Most people now have access to several AI models — Claude, ChatGPT, Gemini, Grok, Llama, Mistral — but almost nobody knows which one to use for which task, or how to prompt each one to get its best output. The same idea, dropped into Claude vs. Gemini vs. ChatGPT, can produce wildly different results depending on how the prompt is structured. We wanted to take that gap away from the non-technical user: tell us your idea, and we'll pick the right model from the ones you actually have access to and write the prompt that gets the most out of it — in plain Spanish.

## What we learned

The biggest surprise was just how different these models behave when prompted:

Claude rewards structure: role, context, objectives, constraints, output format. The more scaffolding you give it, the more nuanced its reasoning.
Gemini prefers concise, well-segmented prompts and responds especially well when you ask it to "think step by step" explicitly.
ChatGPT (GPT-4o, o3) is the most forgiving with conversational prompts; reasoning models benefit from telling them how much effort to spend.
Grok shines when the task involves real-time/current data — prompt engineering matters less than picking it for the right use case.
Llama is open-source and less "post-trained" for chat, so it needs more explicit instructions.
Mistral is a multilingual powerhouse — it handles Spanish prompts better than most.

We also learned that a recommendation engine doesn't need a giant model to work. Gemini 2.5 Flash, given the right structured knowledge base, can pick the best tool from a pool of six and write a tailored prompt in seconds — for a fraction of a cent per call.

## How we built it

Stack: Next.js 14 (App Router) + TypeScript on Vercel, with Gemini 2.5 Flash as the engine.
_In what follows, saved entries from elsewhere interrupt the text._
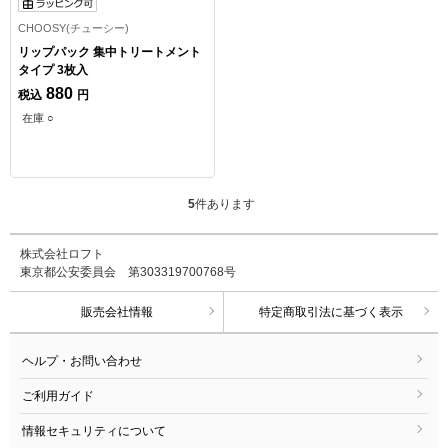
CHOOSY(チューシー)
リップパック 集中トリートメント
タイプ 3枚入
880
税込
円
在庫 ○
5
件あります
株式会社ロフト
東京都公安委員会 第303319700768号
販売会社情報
特定商取引法に基づく表示
ヘルプ・お問い合わせ
ご利用ガイド
情報セキュリティについて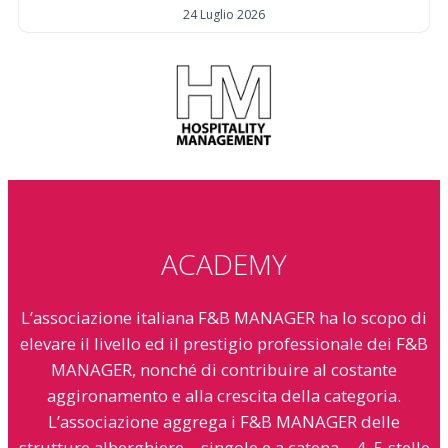
24 Luglio 2026
ACADEMY
L’associazione italiana F&B MANAGER ha lo scopo di
elevare il livello ed il prestigio professionale dei F&B
MANAGER, nonché di contribuire al costante
aggironamento e alla crescita della categoria.
L’associazione aggrega i F&B MANAGER delle
strutture alberghiere – singole e a catena – 4, 5 stelle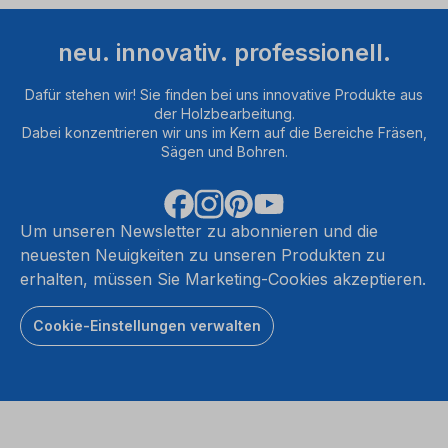
neu. innovativ. professionell.
Dafür stehen wir! Sie finden bei uns innovative Produkte aus
der Holzbearbeitung.
Dabei konzentrieren wir uns im Kern auf die Bereiche Fräsen,
Sägen und Bohren.
Um unseren Newsletter zu abonnieren und die
neuesten Neuigkeiten zu unseren Produkten zu
erhalten, müssen Sie Marketing-Cookies akzeptieren.
Cookie-Einstellungen verwalten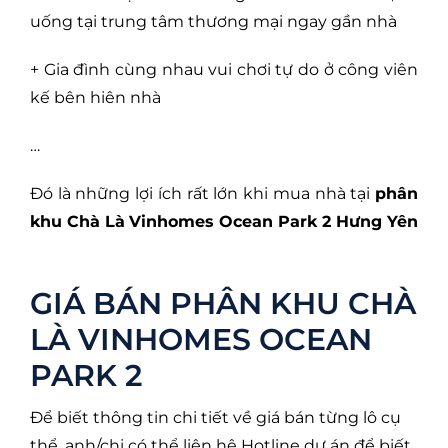
uống tại trung tâm thương mại ngay gần nhà
+ Gia đình cùng nhau vui chơi tự do ở công viên
kế bên hiên nhà
…
Đó là những lợi ích rất lớn khi mua nhà tại
phân
khu Chà Là
Vinhomes Ocean Park 2 Hưng Yên
GIÁ BÁN PHÂN KHU CHÀ
LÀ VINHOMES OCEAN
PARK 2
Để biết thông tin chi tiết về giá bán từng lô cụ
thể, anh/chị có thể liên hệ Hotline dự án để biết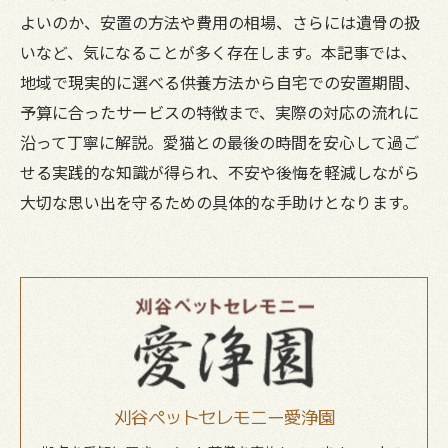
よいのか、安置の方法や費用の相場、さらには遺骨の扱
いなど、気になることが多く存在します。本記事では、
地域で現実的に選べる供養方法から自宅での安置期間、
予算に合ったサービスの特徴まで、実際の対応の流れに
沿って丁寧に解説。愛猫との最後の時間を安心して過ご
せる実践的な知識が得られ、不安や後悔を軽減しながら
大切な思い出を守るための具体的な手助けとなります。
刈谷ペットセレモニー愛浄園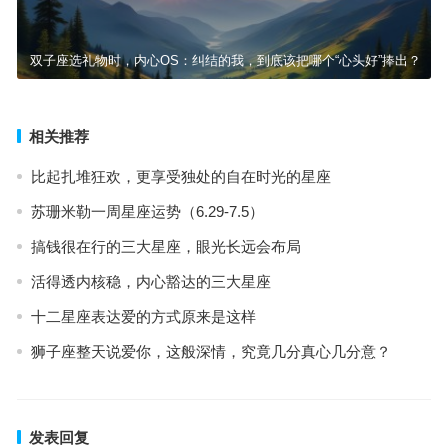
双子座选礼物时，内心OS：纠结的我，到底该把哪个“心头好”捧出？
相关推荐
比起扎堆狂欢，更享受独处的自在时光的星座
苏珊米勒一周星座运势（6.29-7.5）
搞钱很在行的三大星座，眼光长远会布局
活得透内核稳，内心豁达的三大星座
十二星座表达爱的方式原来是这样
狮子座整天说爱你，这般深情，究竟几分真心几分意？
发表回复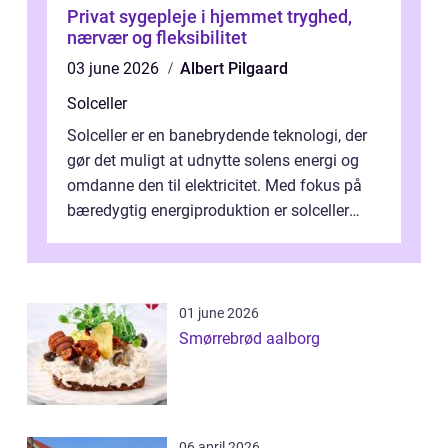
Privat sygepleje i hjemmet tryghed,
nærvær og fleksibilitet
03 june 2026
Albert Pilgaard
Solceller
Solceller er en banebrydende teknologi, der
gør det muligt at udnytte solens energi og
omdanne den til elektricitet. Med fokus på
bæredygtig energiproduktion er solceller
blevet en ...
01 june 2026
Smørrebrød aalborg
06 april 2026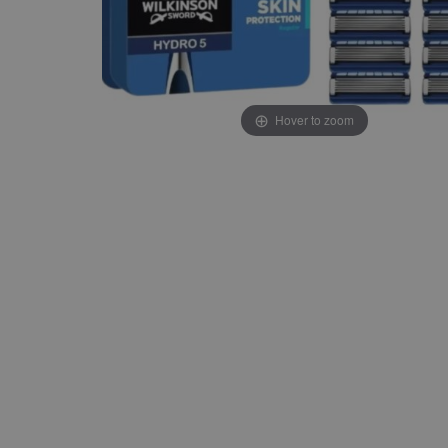
Hover to zoom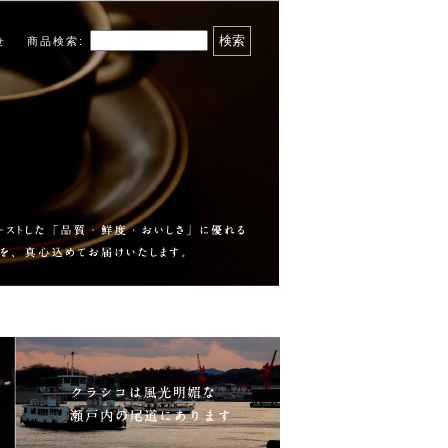
商品検索
:
せ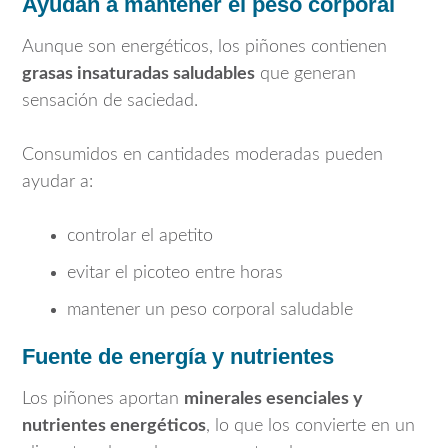
Ayudan a mantener el peso corporal
Aunque son energéticos, los piñones contienen
grasas insaturadas saludables
que generan
sensación de saciedad.
Consumidos en cantidades moderadas pueden
ayudar a:
controlar el apetito
evitar el picoteo entre horas
mantener un peso corporal saludable
Fuente de energía y nutrientes
Los piñones aportan
minerales esenciales y
nutrientes energéticos
, lo que los convierte en un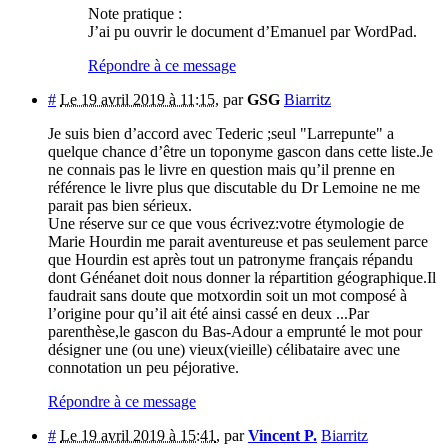
Note pratique :
J’ai pu ouvrir le document d’Emanuel par WordPad.
Répondre à ce message
#
Le 19 avril 2019 à 11:15
,
par
GSG
Biarritz
Je suis bien d’accord avec Tederic ;seul "Larrepunte" a
quelque chance d’être un toponyme gascon dans cette liste.Je
ne connais pas le livre en question mais qu’il prenne en
référence le livre plus que discutable du Dr Lemoine ne me
parait pas bien sérieux.
Une réserve sur ce que vous écrivez:votre étymologie de
Marie Hourdin me parait aventureuse et pas seulement parce
que Hourdin est après tout un patronyme français répandu
dont Généanet doit nous donner la répartition géographique.Il
faudrait sans doute que motxordin soit un mot composé à
l’origine pour qu’il ait été ainsi cassé en deux ...Par
parenthèse,le gascon du Bas-Adour a emprunté le mot pour
désigner une (ou une) vieux(vieille) célibataire avec une
connotation un peu péjorative.
Répondre à ce message
#
Le 19 avril 2019 à 15:41
,
par
Vincent P.
Biarritz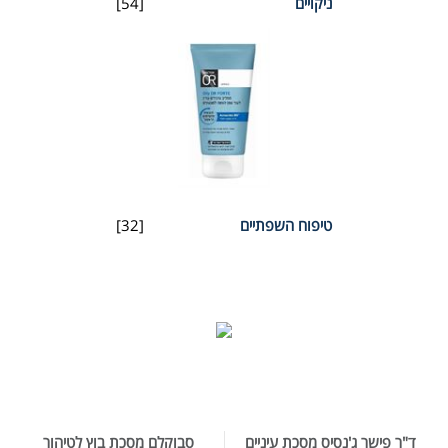
ניקויים
[54]
טיפוח השפתיים
[32]
ד"ר פישר ג'נסיס מסכת עיניים
סבוקלם מסכת בוץ לטיהור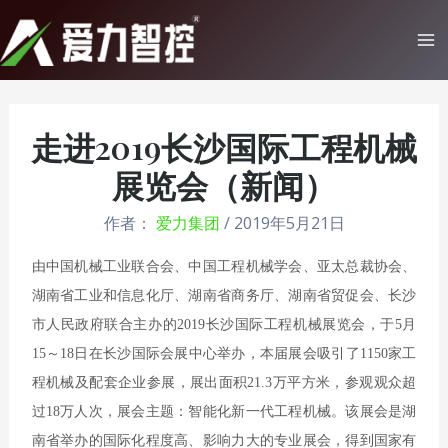
跳
至
Ma
内
Me
容
走进2019长沙国际工程机械
展览会（新闻）
作者：
爱力集团
/
2019年5月21日
由中国机械工业联合会、中国工程机械学会、
亚太总裁协会、
湖南省工业和信息化厅、湖南省商务厅、湖南省贸促会、长沙
市人民政府联合主办的2019长沙国际工程机械展览会，于5月
15～18日在长沙国际会展中心举办，本届展会吸引了1150家工
程机械及配套企业参展，展出面积21.3万平方米，参观观众超
过18万人次，展会主题：智能化新一代工程机械。该展会是湖
南省举办的国际化程度高、影响力大的专业展会，得到国家有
Design first. We mocked the UI in Claude Design, iterated from a 3-screen wizard down to a single-page experience after testing how non-technical users navigate. Apple-style minimalism, Geist font, dark theme.
A six-document knowledge base. We hand-curated a .txt usage doc for each provider — model tiers, ideal use cases, prompting best practices. These ship with the app and are loaded server-side at boot.
A smart, cheap backend. A Next.js API route receives the user's idea and selected models, then injects only the relevant docs into a Gemini system prompt. Gemini returns a strict JSON object: the recommended model, a one-line reason in Spanish, and the optimized prompt.
Cost guardrails. IP-based rate limiting (10 requests / 24h) keeps the free tier sustainable without forcing users to sign up.
Pixel-perfect port. The CSS from the Claude Design prototype was carried over verbatim so the production app looks identical to the mockup.

## Challenges we faced

Token budget pressure. Six model docs is a lot of context to feed an LLM on every call. We solved it by only including the docs for the user's selected models, plus a 5K-character cap per doc.
Reliable structured output. Free-form text from an LLM is hard to render. We used Gemini's JSON mode with an explicit responseSchema so the frontend always gets a parseable object, never a malformed string.
The "right model" recommendation is itself a prompt-engineering problem. Getting Gemini to consistently pick from the user's allowed set (and not invent new models) required tightening the system prompt and validating the returned ID server-side.
Geist font in Next.js 14. next/font/google didn't bundle Geist — had to switch to Vercel's official geist npm package. Small thing, but it blocked the first build.
Designing for non-technical users while still surfacing real choice. We almost shipped a "magic black box" with no model picker, then realized the transparency of seeing which model was recommended (and why) is what makes the tool trustworthy.